The first level of appeal was to the Provider Reimbursement Review Board (“PRRB” or “Board” hereafter). The PRRB ruled that the hospitals were entitled to a return on equity, but sustained Blue Cross’s denial of reimbursement for the bad debt and charity costs.

The Deputy Administrator of the Health Care Financing Administration, to whom the Secretary’s power to review the PRRB’s decisions has been delegated, reversed the *1170 Board’s findings in regard to the return on equity issue and affirmed the decision to deny reimbursement of bad debt and charity costs.

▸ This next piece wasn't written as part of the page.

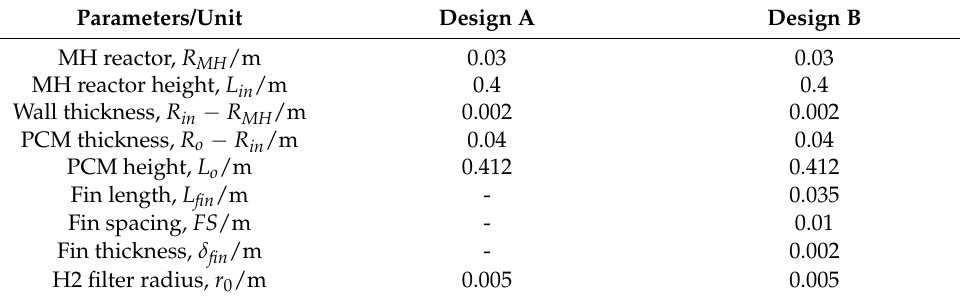
Table 3. Size parameters of the two MHR-PCM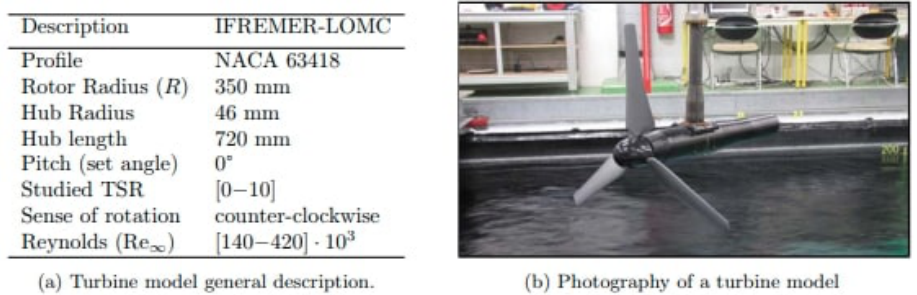
Figure 1. General characteristics ( a ) and design ( b ) of the IFREMER-LOMC turbine [21], University of Le Havre,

The hospitals filed suit in district courts for judicial review of this decision. The original Hospital Association suit, No. IP 76-522-C, which in essence asks for declaratory and injunctive relief for these same two issues, was in this court. Therefore, the other four cases representing a request for review of the administrative decision were sent to this Court for consolidation. The Court will treat the following major issues in this memorandum: (1) subject matter jurisdiction, (2) venue, (3) return on equity capital, and (4) bad debts and charity.

Discussion

(1) Subject Matter Jurisdiction

The defendants have moved to dismiss IP 76-522-C, the Hospital Association suit, for lack of subject matter jurisdiction. The plaintiff claims that the Court has jurisdiction over this case pursuant to 28 U.S.C. §§ 1331, 1337, 1361, 2201 and the Administrative Procedure Act, 5 U.S.C. §§ 701 et seq. The defendants in the other cases have not challenged the power of the Court to review the Secretary’s decisions under 42 U.S.C. § 1395oo (f)(1). Jurisdiction over all of these cases except the Hospital Association suit does lie by virtue of this section, which provides, in pertinent part:

(f)(1) A decision of the Board shall be final unless the Secretary, on his own motion, and within 60 days after the provider of services is notified of the Board’s decision, reverses, affirms, or modifies the Board’s decision. Providers shall have the right to obtain judicial review of any final decision of the Board, or of any reversal, affirmance, or modification by the Secretary, by a civil action commencing within 60 days of the date on which notice of any final decision by the Board or of any reversal, affirmance, or modification by the Secretary is received. . . .

Therefore, the only question to be determined now is whether the Hospital Association suit, which requests declaratory relief, falls within some jurisdictional grant. This area of federal subject matter jurisdiction has been murky for years, so it is necessary to present a brief historical overview.

Plaintiffs have tried a variety of statutory pathways to get judicial review of decisions made or positions taken by the PRRB or by HHS. Until recently the most successful was 28 U.S.C. § 1331. In 1975, however, the Supreme Court announced its decision in Weinberger v. Salfi, 422 U.S. 749, 95 S.Ct. 2457, 45 L.Ed.2d 522, which, read with later interpretive cases, prohibits a finding of jurisdiction over the Hospital Association case.

The critical section discussed in Salfi, supra, is § 205(h) of the Social Security Act (42 U.S.C.